“He understood that in walking to atone for the mistakes he had made, it was his journey to accept the strangeness of others. As a passerby, he was in a place where everything, not only the land, was open. People would feel free to talk, and he was free to listen. To carry a little of them as he went.”
“He made the boxes because he was lonely. He didn't have anyone to love, and he made the boxes so he could love them, and so people would know that he existed, and because birds are free and the boxes are hiding places for the birds so they will feel safe, and he wanted to be free and be safe. The boxes are for him so he can be a bird.”
“Freedom lurked around us and I understood, at last, that he could help us be free if we would listen, that he would never be free until we did.”
“The door through which he had glimpsed such wondrous light, he had walked through. He had encountered both beauty and pain. Now he understood that was how it would always be—no matter where he went in the world.”

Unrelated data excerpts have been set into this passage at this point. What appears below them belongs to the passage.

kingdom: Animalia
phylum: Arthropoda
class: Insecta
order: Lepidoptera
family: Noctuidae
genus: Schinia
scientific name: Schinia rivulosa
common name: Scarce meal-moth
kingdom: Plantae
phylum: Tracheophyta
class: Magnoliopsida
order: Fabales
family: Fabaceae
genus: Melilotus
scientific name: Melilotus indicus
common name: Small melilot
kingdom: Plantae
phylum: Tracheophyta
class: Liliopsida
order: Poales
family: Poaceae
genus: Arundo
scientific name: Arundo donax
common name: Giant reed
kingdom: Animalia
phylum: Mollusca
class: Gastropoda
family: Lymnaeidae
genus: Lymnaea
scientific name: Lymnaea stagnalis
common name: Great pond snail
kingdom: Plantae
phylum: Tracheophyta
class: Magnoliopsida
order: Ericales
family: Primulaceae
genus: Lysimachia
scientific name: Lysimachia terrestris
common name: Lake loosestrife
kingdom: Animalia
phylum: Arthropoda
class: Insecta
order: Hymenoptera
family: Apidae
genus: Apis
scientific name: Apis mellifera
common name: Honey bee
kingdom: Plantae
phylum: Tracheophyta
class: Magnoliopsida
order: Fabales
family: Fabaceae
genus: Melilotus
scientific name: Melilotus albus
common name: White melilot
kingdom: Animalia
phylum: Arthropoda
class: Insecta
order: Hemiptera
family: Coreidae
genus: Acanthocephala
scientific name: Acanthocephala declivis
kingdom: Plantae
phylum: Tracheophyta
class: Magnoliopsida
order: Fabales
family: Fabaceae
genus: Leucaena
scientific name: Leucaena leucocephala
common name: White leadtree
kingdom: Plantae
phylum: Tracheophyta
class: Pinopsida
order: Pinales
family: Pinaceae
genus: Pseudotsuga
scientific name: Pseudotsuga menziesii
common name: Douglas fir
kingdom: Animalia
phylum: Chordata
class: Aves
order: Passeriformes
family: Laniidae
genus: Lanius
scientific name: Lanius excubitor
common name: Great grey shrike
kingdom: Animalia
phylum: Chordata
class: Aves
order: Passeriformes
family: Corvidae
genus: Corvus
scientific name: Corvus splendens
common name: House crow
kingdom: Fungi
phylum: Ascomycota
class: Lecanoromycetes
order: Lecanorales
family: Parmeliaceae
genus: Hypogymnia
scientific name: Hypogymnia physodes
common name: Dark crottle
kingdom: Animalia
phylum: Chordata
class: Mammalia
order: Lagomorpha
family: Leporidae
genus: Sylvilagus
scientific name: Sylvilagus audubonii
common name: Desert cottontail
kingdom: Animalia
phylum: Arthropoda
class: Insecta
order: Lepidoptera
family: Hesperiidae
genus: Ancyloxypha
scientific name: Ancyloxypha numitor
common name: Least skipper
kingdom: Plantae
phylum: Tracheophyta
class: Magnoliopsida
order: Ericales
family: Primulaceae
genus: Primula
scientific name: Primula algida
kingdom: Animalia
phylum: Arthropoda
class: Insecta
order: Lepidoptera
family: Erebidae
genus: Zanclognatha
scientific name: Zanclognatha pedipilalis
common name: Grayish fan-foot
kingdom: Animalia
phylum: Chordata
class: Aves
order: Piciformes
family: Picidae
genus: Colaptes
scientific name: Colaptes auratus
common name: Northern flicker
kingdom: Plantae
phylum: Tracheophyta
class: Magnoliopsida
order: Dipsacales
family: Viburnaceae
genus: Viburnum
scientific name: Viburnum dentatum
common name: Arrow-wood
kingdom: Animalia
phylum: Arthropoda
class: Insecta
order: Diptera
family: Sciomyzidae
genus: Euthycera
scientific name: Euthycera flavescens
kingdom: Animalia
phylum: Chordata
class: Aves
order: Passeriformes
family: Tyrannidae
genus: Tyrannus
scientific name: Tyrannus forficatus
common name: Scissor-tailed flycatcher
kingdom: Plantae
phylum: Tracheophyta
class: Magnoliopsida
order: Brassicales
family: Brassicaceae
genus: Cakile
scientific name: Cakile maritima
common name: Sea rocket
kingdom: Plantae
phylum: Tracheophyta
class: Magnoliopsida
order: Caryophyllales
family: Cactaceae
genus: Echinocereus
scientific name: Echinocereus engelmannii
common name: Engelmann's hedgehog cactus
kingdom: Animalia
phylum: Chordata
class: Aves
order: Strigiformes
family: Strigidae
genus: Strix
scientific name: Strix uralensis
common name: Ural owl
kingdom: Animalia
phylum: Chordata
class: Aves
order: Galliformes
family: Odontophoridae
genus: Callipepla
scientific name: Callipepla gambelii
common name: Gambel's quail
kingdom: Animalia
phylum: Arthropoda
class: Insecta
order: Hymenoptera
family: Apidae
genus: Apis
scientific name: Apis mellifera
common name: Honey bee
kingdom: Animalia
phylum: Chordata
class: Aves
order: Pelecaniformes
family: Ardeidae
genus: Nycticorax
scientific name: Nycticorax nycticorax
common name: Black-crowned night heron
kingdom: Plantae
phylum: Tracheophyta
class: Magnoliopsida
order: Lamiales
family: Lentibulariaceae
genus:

“He understood everything: He could keep his eyes open and the buffalo wouldn't appear, or close them and it would.”
“He thirsted for this resurrection and renewal. The vile bog he had gotten stuck in of his own free will burdened him too much, and, like a great many men in such cases, he believed most of all in a change of place: if only it weren't for these people, if only it weren't for these circumstances, if only one could fly away from the curses place--then everything would be reborn! That was what he believed in and what he longed for.”